Merck announced this week that it is expanding access for MK-3475 – the anti-PD-1 drug I have been taking for nearly a year. The drug, also known by its generic name of lambrolizumab, has already been granted Breakthrough Therapy status with the FDA, allowing the pharmaceutical company to work with the FDA to expedite approval of the drug. Now, a significantly greater population will be able to receive this treatment well before full approval is given.
It is part of Merck’s Expanded Access Program, which provides breakthrough medications to patients before regulatory approval and outside the traditional clinical trial setting. Many patients are getting shut out of clinical trials that could provide life-saving care; pre-conditions (like brain metastases) or eligibility criteria are not met, or spaces in the study filled up. Having a game-changing treatment like PD-1 sitting on the sideline, waiting for trials to complete and approvals to be granted, means that melanoma patients will die with the potential antidote sitting there, just out of reach. It is incredibly frustrating and ethically difficult to digest as a fellow patient; it must be impossible if you are one of the many who could not get this drug – or did not get it in time.
It’s a nice little perk for Merck to be the first to market in anti-PD-1, even if that means giving away the drug on a trial basis until it gets FDA approval. Bristol-Myers has a competing anti-PD-1 drug, and it’s assumed the first one to get approval will garner “market leader” status.
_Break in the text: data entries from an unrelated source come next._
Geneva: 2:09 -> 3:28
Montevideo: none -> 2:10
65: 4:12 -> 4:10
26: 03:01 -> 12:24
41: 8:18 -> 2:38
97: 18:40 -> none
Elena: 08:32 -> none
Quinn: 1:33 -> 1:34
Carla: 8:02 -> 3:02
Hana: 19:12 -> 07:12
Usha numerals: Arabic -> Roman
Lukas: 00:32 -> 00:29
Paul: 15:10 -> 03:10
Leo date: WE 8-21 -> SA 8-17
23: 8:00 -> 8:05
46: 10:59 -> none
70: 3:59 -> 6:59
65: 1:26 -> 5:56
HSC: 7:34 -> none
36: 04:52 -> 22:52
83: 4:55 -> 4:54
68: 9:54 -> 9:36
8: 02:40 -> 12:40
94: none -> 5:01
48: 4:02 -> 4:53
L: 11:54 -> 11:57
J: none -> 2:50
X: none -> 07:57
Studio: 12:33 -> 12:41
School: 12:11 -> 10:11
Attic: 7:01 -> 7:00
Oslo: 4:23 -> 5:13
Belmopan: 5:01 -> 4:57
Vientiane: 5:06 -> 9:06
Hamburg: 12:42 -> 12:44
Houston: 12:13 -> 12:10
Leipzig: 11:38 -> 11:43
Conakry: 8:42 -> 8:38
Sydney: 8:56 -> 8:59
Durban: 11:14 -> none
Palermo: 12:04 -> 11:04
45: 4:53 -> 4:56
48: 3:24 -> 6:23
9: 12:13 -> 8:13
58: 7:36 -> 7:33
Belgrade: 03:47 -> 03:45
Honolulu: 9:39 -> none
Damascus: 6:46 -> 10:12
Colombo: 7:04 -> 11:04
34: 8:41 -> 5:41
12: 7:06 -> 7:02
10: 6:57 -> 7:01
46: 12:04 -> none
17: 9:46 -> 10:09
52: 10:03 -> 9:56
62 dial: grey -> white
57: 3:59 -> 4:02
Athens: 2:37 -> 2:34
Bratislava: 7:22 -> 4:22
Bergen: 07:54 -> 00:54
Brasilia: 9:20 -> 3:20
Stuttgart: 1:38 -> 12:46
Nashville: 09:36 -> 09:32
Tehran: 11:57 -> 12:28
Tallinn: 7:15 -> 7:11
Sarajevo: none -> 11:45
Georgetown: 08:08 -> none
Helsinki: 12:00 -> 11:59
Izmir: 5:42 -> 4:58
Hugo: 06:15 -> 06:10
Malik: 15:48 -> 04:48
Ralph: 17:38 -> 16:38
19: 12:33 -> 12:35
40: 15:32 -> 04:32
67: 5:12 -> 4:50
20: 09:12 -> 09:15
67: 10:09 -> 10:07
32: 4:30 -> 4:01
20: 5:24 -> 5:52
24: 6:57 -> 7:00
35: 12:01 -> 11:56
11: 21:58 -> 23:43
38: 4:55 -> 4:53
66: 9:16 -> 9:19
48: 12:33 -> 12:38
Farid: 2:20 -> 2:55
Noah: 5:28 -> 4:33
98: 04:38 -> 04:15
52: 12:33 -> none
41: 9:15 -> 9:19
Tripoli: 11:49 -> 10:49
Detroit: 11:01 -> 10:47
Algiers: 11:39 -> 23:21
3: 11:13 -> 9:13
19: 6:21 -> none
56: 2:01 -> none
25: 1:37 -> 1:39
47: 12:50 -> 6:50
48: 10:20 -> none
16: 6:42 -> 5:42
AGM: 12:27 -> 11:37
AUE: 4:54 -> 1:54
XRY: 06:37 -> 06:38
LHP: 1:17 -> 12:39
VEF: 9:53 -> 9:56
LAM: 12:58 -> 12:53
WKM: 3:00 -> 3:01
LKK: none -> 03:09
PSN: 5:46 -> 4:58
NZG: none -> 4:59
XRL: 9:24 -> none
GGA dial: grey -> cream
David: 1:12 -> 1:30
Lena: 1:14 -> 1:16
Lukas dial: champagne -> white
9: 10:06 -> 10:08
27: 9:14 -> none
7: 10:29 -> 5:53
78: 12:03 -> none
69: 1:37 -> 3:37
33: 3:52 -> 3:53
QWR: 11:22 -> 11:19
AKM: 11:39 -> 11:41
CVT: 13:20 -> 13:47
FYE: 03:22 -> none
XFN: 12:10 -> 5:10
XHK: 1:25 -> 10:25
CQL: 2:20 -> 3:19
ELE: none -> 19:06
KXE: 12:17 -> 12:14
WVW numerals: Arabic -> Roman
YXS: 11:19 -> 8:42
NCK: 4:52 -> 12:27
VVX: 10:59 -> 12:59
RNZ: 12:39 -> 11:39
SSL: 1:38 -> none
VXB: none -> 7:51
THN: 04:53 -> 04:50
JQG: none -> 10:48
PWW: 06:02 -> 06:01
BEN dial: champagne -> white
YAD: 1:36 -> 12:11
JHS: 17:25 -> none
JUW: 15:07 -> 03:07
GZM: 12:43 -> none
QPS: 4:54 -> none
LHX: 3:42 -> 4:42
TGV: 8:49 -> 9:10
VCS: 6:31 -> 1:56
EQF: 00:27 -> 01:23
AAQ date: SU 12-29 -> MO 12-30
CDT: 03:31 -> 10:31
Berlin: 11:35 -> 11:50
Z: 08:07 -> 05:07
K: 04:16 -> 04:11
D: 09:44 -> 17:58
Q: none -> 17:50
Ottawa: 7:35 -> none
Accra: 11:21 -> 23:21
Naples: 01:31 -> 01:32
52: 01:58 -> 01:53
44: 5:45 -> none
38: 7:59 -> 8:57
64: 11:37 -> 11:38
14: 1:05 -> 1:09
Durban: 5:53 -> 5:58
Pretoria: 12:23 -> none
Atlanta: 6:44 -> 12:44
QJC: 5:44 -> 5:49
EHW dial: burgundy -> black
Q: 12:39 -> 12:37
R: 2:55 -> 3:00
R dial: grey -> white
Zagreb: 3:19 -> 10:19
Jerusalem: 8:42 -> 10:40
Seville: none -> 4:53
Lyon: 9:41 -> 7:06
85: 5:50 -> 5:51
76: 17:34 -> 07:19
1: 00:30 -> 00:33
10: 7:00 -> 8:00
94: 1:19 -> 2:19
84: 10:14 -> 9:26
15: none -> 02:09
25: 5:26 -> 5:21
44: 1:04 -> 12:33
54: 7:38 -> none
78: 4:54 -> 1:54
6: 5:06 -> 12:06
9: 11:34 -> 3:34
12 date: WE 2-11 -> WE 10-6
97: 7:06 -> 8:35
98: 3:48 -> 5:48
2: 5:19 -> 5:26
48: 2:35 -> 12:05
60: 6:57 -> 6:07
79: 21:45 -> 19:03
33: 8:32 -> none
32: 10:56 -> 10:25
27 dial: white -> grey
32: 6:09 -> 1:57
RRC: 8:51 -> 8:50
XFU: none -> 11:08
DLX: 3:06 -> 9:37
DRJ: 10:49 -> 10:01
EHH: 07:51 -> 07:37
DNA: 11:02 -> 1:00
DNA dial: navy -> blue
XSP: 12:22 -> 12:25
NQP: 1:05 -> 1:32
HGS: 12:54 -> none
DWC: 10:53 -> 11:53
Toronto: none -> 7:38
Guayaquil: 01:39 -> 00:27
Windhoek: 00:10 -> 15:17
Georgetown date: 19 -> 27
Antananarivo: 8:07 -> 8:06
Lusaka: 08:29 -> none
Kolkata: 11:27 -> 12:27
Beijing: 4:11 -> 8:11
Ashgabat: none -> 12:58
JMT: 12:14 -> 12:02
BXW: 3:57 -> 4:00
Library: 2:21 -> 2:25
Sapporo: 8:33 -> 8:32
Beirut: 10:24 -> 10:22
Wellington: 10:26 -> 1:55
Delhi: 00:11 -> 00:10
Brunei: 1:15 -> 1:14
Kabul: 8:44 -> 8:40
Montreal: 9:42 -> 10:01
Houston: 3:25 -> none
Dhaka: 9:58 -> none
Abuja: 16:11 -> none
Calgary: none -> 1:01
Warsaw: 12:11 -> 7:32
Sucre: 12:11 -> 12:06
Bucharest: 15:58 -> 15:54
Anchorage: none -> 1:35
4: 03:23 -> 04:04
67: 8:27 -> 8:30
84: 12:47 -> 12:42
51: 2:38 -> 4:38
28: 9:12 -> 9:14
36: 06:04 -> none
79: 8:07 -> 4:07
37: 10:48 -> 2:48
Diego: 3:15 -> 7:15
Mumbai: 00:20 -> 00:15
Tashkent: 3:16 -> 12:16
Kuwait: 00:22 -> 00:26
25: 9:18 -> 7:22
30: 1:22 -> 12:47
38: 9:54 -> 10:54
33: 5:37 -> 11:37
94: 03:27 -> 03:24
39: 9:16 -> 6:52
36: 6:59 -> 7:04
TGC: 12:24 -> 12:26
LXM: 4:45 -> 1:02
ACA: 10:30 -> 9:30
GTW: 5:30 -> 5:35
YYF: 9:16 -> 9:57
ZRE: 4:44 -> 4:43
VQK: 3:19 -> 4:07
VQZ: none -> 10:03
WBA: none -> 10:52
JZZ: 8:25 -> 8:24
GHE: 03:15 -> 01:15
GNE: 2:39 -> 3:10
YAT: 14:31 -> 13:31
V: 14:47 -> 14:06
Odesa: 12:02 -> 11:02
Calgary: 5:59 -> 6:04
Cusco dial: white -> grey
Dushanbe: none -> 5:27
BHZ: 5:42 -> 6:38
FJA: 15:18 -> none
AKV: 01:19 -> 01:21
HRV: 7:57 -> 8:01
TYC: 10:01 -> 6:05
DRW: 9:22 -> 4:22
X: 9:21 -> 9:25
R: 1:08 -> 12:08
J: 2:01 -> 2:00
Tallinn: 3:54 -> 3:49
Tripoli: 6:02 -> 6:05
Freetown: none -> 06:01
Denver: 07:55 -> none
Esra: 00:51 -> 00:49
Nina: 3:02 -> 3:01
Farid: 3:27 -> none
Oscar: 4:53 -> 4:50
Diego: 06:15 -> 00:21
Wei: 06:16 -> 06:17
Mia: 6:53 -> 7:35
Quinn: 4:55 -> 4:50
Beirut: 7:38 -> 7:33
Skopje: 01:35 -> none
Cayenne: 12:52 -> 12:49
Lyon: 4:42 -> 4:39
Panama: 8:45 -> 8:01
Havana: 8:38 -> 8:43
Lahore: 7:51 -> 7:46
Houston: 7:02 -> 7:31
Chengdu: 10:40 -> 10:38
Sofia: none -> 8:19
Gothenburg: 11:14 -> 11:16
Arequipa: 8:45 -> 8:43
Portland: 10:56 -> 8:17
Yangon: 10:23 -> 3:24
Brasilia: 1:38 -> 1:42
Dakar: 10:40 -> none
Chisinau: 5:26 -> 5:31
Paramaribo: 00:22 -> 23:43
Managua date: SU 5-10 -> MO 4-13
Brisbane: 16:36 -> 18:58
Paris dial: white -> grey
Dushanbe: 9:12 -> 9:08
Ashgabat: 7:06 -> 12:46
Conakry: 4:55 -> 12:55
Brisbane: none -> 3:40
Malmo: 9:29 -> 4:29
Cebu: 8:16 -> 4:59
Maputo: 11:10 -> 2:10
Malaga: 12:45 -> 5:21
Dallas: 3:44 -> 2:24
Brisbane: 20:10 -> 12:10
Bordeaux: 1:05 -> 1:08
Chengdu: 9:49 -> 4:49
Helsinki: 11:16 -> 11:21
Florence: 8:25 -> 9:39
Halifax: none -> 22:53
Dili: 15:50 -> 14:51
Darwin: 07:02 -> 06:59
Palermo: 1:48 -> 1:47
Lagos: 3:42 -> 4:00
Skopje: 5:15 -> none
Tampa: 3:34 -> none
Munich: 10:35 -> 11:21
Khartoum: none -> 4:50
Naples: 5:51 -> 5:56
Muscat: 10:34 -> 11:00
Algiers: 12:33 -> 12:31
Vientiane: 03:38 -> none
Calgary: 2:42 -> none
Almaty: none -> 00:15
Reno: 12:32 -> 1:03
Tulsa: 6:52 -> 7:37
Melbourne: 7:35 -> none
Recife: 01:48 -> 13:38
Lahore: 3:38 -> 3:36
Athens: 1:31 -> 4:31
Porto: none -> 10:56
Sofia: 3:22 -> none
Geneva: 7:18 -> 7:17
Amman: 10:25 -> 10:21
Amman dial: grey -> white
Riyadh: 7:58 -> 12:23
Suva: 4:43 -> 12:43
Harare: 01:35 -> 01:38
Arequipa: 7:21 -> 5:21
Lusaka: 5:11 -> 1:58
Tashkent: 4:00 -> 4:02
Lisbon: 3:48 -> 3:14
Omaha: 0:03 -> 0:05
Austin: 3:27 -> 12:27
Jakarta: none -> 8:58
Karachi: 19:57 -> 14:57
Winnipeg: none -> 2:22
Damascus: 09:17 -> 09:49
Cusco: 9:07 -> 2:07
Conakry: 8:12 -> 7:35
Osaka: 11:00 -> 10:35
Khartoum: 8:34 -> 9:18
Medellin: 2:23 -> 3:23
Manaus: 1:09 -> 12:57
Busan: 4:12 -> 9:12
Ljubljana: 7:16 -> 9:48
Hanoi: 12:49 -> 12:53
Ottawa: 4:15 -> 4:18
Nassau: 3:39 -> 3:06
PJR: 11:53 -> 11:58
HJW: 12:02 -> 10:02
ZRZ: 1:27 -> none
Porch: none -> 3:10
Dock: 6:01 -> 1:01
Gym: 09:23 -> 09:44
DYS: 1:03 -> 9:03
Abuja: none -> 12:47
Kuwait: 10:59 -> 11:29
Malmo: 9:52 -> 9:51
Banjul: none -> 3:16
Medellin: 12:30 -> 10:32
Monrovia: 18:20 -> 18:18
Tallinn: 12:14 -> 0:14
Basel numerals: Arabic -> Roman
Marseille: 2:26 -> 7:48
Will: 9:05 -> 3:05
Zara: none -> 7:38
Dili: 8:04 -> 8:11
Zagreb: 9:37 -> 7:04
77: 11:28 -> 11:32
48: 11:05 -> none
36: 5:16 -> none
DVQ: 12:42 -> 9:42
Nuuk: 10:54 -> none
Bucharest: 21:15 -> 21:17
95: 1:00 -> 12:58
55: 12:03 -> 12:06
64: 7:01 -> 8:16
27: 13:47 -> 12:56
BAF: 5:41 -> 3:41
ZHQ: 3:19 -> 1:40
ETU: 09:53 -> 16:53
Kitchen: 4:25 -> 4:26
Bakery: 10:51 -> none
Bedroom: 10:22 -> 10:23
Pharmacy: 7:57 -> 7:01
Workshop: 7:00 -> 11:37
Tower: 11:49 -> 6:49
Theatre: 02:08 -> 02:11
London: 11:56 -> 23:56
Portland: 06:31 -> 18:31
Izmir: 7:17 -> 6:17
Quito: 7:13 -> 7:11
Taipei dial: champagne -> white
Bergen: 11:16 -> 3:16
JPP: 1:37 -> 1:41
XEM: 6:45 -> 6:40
MK-3475 has given a first quarter boost to Merck’s stock price, which makes Josie and Tommy happy; they own 15 shares of MRK (we’re backing our bet here at the Sharpe house).
Business aside, this is fantastic news for late-stage melanoma patients, many of whom run out of options quickly or don’t have the time to wait for approval or trial availability. While rumors fly that lambrolizumab will be approved by the end of 2014, nine months is an eternity in the Stage IV world – 1 year survival rates are at or below 50%. Getting access to this drug, and getting it NOW, will flat-out save lives.